Heavy rains come often here this time of year. And whenever they do, Winthrop Attie fears floods and landslides will follow. Attie runs an inn on land just below the park. He says those living up the hill are destroying the land and drinking water of everyone below them by growing crops, defecating, burying their dead, and cutting trees in the watershed.
He says, “Haiti has become like a sandcastle, melting at every rainfall, because people are doing things everywhere, as they want. It’s total anarchy.”
Attie says his father bought this land in the mid-1900s and pushed for the area uphill to be protected. Eight years ago, he co-founded an organization that plants trees and hosts environmental education camps for children here. Attie says letting people live in the park sacrifices the greater good for the interests of a few.
“How can you compare 500, 600 people to 4 million people?” he says. “These people have to move from the watersheds. It’s not about abusing poor peasants. It’s about restoring some order and harmony in the country.”
Attie says president Martelly is the first national leader to make protecting the environment a priority, and he’s very glad to see it.
But some question whether the government’s get-tough approach in the park is really about protecting the environment and the common interest.
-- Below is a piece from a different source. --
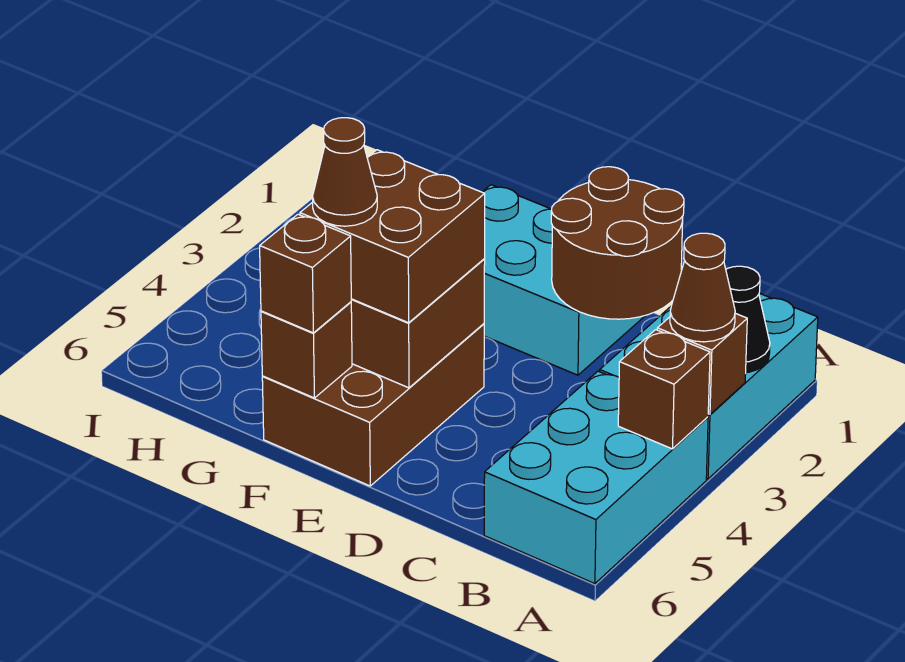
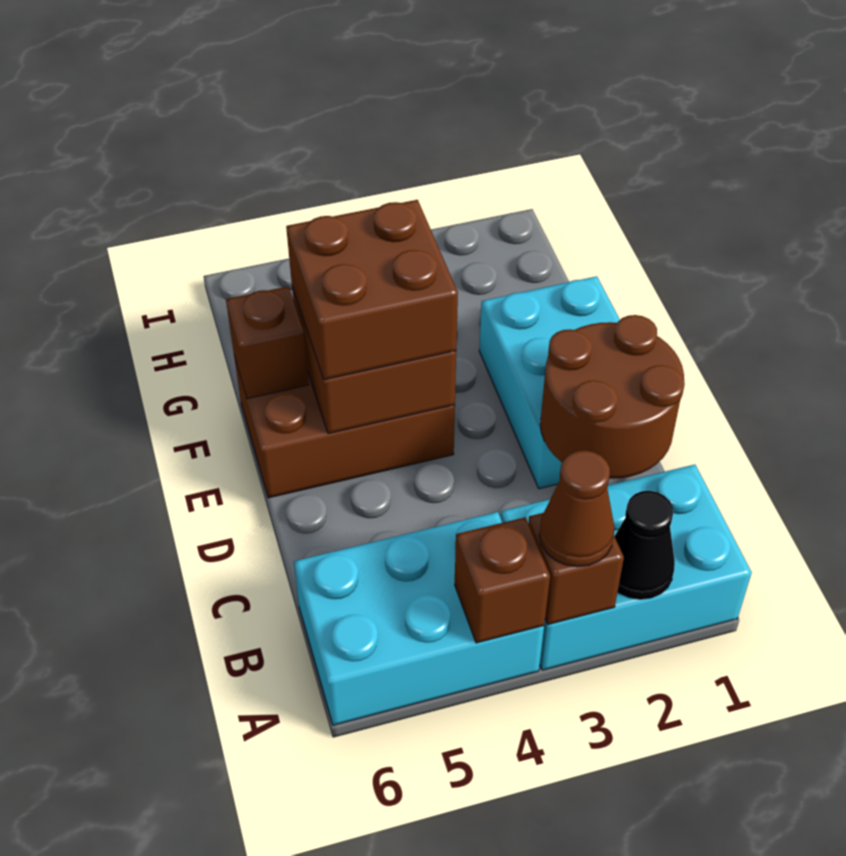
brown cone F5 level 4 -> none
brown brick F6 level 3 -> none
Yves Andre Wainright served as Haiti’s Minister of the Environment under three previous presidents. He says the actions of the current administration are inconsistent.
“When the state decided to remove people from the watershed, it created all kinds of suspicions,” he says. “The park boundaries have not been identified, and there are other zones that are very rich and important and on which the state is silent. I’ve identified eight water sources in the area. So why remove people from just one source and not the seven others?”
The park fight has touched yet another nerve in Haiti’s longstanding rift between rich and poor. And it isn’t the only flashpoint among the government’s new environmental initiatives.
There’s conflict over a crackdown on dumping trash in Port-au-Prince’s streets and canals and over a new ban on the sale of some plastic bags.
But so far the battle over Parc La Visite is rousing the most passion… and has the highest stakes.
A park resident says there have been no further negotiations on clearing the park since this summer’s violence, but government spokesman Ady Jean-Gardy says the eviction effort will continue.
“We have allowed destruction of the environment to go on for too long,” he says. “Now people are angry because of the unfortunate incident in the park, but all will be resolved through dialogue. And I think we also need to educate the squatters.”
Jean-Gardy says some squatters might be offered environmental protection jobs in the park while the rest are moved out. But residents say they won’t move until they’re given new places to live and reparations for the killings.